All clusters in your tenant are queryable from the same Grafana metrics datasource. Use the cluster label to filter or compare clusters.

  1. Open Grafana from the Kupe Cloud Portal.
  2. Go to Explore.
  3. Under Metrics, enter the metric you would like to query. lets start with: up
  4. Narrow by labels such as cluster, namespace, pod, container, or job.
  5. Adjust time range and resolution before concluding a metric is missing.

To test any query below in Grafana Explore:

  1. Open Explore.
  2. In the query editor, switch from Builder to Code mode.
  3. Paste the query.
  4. Click Run query (the refresh button) to execute it.
  5. Adjust time range and step if the chart looks sparse or noisy.
topk(10,
sum by (cluster, namespace, pod) (
rate(container_cpu_usage_seconds_total{container!="",pod!=""}[5m])
)
)
topk(10,
sum by (cluster, namespace, pod) (
container_memory_working_set_bytes{container!="",pod!=""}
)
)
sum by (cluster, namespace, pod) (
increase(kube_pod_container_status_restarts_total[30m])
)
100 *
sum by (cluster, namespace, pod) (
rate(container_cpu_cfs_throttled_periods_total{container!="",pod!=""}[5m])
)
/
clamp_min(
sum by (cluster, namespace, pod) (
rate(container_cpu_cfs_periods_total{container!="",pod!=""}[5m])
),
1
)

To get app metrics into Kupe Cloud, expose a Prometheus endpoint and annotate pods.

Preferred annotations:

metadata:
annotations:
k8s.grafana.com/scrape: "true"
k8s.grafana.com/metrics.path: "/metrics"
k8s.grafana.com/metrics.portNumber: "8080"
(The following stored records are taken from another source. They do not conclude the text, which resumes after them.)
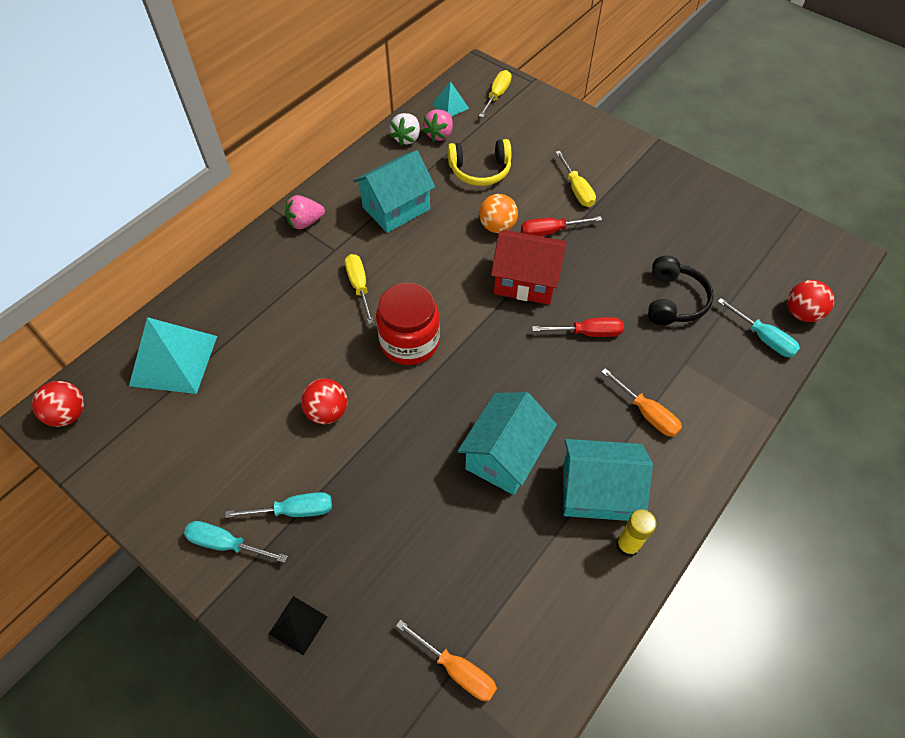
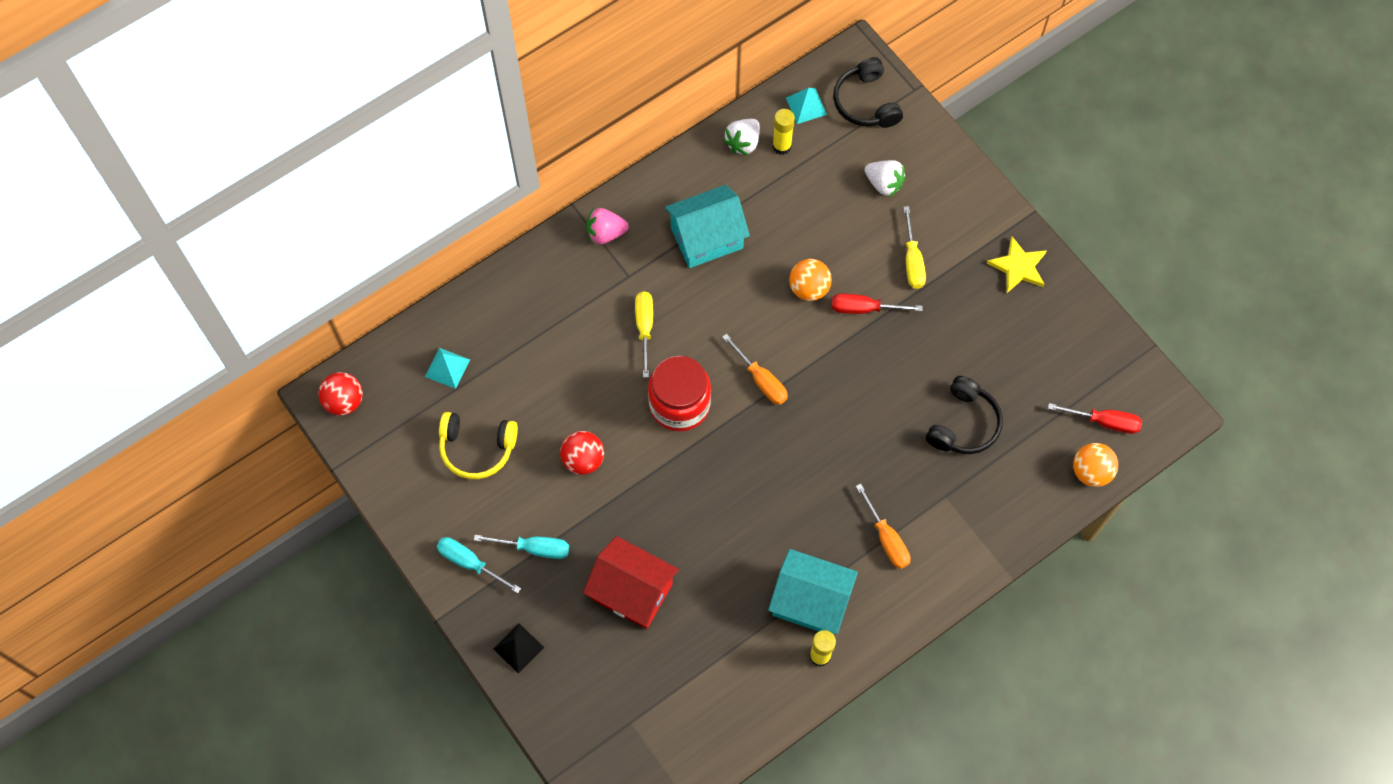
camera: 15 degrees right, 10 degrees up
turquoise pyramid [129,317,217,394] -> turquoise pyramid [425,348,470,389], size x0.50
orange screwdriver [396,620,497,701] -> orange screwdriver moved to [722,334,788,405]
pink strawberry [423,109,453,142] -> yellow glue stick [772,109,795,155]
yellow headphones [448,139,511,186] -> yellow headphones moved to [439,412,518,479]
turquoise house [458,392,557,495] -> none
yellow screwdriver [479,70,512,118] -> black headphones [833,57,903,128]
red house [491,230,567,305] -> red house moved to [583,536,679,629]
red screwdriver [532,317,624,337] -> red screwdriver moved to [1048,403,1142,434]
turquoise screwdriver [717,298,800,357] -> none
red ball [787,280,834,322] -> orange ball [1073,443,1118,487]
none -> white strawberry [865,160,906,197]
none -> yellow star [987,237,1047,293]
Compatibility annotations are also supported:

metadata:
annotations:
prometheus.io/scrape: "true"
prometheus.io/path: "/metrics"
prometheus.io/port: "8080"

Both annotation families are supported. Use one family consistently.
If both are set, k8s.grafana.com/scrape controls scrape enablement, while path/port behavior can be ambiguous.

  • cluster: derived by Kupe from the managed cluster context and used for multi-cluster filtering.
  • namespace, pod, container: primary workload dimensions for troubleshooting.
  • job: often mapped from app.kubernetes.io/name when available.

Use low-cardinality labels in application metrics. Avoid per-request IDs, UUIDs, or timestamps as labels.

  1. Confirm you’re in the correct tenant org and datasource.
  2. Run up and up{namespace="your-namespace"} to verify scrape targets exist.
  3. Check pod annotations for scrape enablement and correct path/port.
  4. Expand the Grafana time range (for example, last 6h) and retry.
  5. Validate metric names and labels in table view before building final queries.